| PAGE TEXT |

• • • • • • •

08 Ridge regression

Stat 406

Daniel J. McDonald

Last modified – 27 September 2023

\[ \DeclareMathOperator*{\argmin}{argmin} \DeclareMathOperator*{\argmax}{argmax} \DeclareMathOperator*{\minimize}{minimize} \DeclareMathOperator*{\maximize}{maximize} \DeclareMathOperator*{\find}{find} \DeclareMathOperator{\st}{subject\,\,to} \newcommand{\E}{E} \newcommand{\Expect}[1]{\E\left[ #1 \right]} \newcommand{\Var}[1]{\mathrm{Var}\left[ #1 \right]} \newcommand{\Cov}[2]{\mathrm{Cov}\left[#1,\ #2\right]} \newcommand{\given}{\ \vert\ } \newcommand{\X}{\mathbf{X}} \newcommand{\x}{\mathbf{x}} \newcommand{\y}{\mathbf{y}} \newcommand{\P}{\mathcal{P}} \newcommand{\R}{\mathbb{R}} \newcommand{\norm}[1]{\left\lVert #1 \right\rVert} \newcommand{\snorm}[1]{\lVert #1 \rVert} \newcommand{\tr}[1]{\mbox{tr}(#1)} \newcommand{\brt}{\widehat{\beta}^R_{s}} \newcommand{\brl}{\widehat{\beta}^R_{\lambda}} \newcommand{\bls}{\widehat{\beta}_{ols}} \newcommand{\blt}{\widehat{\beta}^L_{s}} \newcommand{\bll}{\widehat{\beta}^L_{\lambda}} \]

Recap

So far, we have emphasized model selection as

Decide which predictors we would like to use in our linear model

Or similarly:

Decide which of a few linear models to use

To do this, we used a risk estimate, and chose the “model” with the lowest estimate

Moving forward, we need to generalize this to

Decide which of possibly infinite prediction functions \(f\in\mathcal{F}\) to use

Thankfully, this isn’t really any different. We still use those same risk estimates.

Remember: We were choosing models that balance bias and variance (and hence have low prediction risk).

\[ \newcommand{\brt}{\widehat{\beta}^R_{s}} \newcommand{\brl}{\widehat{\beta}^R_{\lambda}} \newcommand{\bls}{\widehat{\beta}_{ols}} \newcommand{\blt}{\widehat{\beta}^L_{s}} \newcommand{\bll}{\widehat{\beta}^L_{\lambda}} \]

Regularization

Another way to control bias and variance is through regularization or shrinkage.
Rather than selecting a few predictors that seem reasonable, maybe trying a few combinations, use them all.
I mean ALL.
But, make your estimates of \(\beta\) “smaller”

• • • • • • •

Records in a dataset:
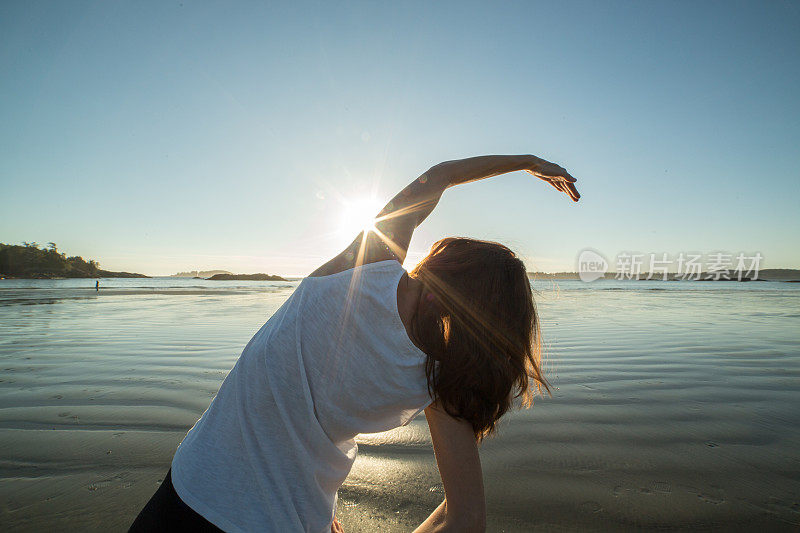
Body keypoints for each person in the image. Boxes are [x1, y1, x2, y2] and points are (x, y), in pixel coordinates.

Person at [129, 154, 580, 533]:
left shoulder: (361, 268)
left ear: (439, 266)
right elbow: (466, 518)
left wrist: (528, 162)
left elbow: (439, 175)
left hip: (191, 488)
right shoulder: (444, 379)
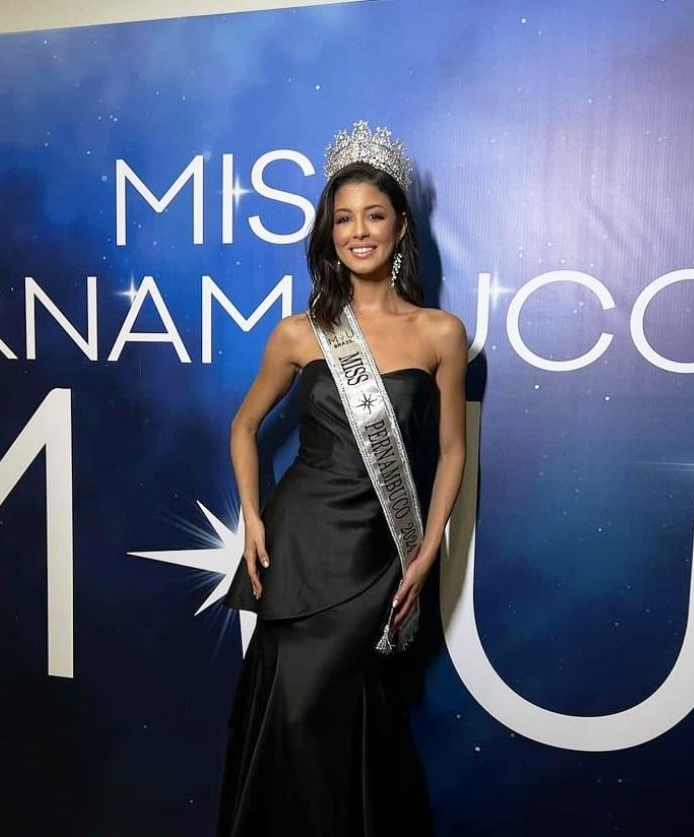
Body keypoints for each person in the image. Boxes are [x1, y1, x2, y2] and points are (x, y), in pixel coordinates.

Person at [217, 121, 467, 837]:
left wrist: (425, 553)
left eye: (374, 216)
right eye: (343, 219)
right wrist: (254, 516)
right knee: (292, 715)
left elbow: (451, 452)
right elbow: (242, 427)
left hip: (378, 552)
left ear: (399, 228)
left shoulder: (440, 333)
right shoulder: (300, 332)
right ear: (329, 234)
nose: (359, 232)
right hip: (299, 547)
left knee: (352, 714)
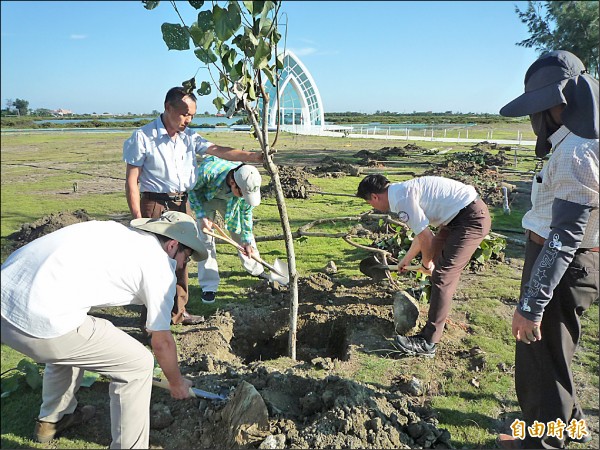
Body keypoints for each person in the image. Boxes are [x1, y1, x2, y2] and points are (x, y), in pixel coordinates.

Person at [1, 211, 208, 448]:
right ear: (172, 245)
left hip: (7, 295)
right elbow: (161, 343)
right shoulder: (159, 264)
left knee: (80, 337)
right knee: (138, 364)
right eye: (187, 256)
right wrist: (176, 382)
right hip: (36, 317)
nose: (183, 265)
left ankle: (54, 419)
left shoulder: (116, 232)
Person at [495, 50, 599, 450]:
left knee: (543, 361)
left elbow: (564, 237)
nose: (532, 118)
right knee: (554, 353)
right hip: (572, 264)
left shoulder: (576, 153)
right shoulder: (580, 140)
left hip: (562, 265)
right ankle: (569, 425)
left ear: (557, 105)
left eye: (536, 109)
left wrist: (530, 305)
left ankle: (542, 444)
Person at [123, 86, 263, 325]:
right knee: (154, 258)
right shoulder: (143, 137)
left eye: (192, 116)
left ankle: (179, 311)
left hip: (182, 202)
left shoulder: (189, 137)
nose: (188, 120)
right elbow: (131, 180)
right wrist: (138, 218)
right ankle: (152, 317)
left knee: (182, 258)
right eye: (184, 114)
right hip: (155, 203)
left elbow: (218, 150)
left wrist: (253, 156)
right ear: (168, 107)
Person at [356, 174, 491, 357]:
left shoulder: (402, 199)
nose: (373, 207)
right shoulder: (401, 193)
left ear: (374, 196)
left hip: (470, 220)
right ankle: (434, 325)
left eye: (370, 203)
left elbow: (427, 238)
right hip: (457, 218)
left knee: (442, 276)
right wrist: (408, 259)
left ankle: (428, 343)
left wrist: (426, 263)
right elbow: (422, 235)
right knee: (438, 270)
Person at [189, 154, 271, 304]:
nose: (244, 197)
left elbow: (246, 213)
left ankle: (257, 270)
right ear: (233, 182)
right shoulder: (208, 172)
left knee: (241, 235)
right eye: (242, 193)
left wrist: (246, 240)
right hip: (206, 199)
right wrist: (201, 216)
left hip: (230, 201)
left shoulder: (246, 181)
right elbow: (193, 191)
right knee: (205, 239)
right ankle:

• • • • • • •

| ACTIVITY |
Copy the ridge regression notes from "To do this, we" up to and including "low prediction risk).", swapping "prediction" for "forecasting" wherever it occurs.

| RESPONSE TO THIS TASK |
To do this, we used a risk estimate, and chose the “model” with the lowest estimate

Moving forward, we need to generalize this to

Decide which of possibly infinite forecasting functions \(f\in\mathcal{F}\) to use

Thankfully, this isn’t really any different. We still use those same risk estimates.

Remember: We were choosing models that balance bias and variance (and hence have low forecasting risk).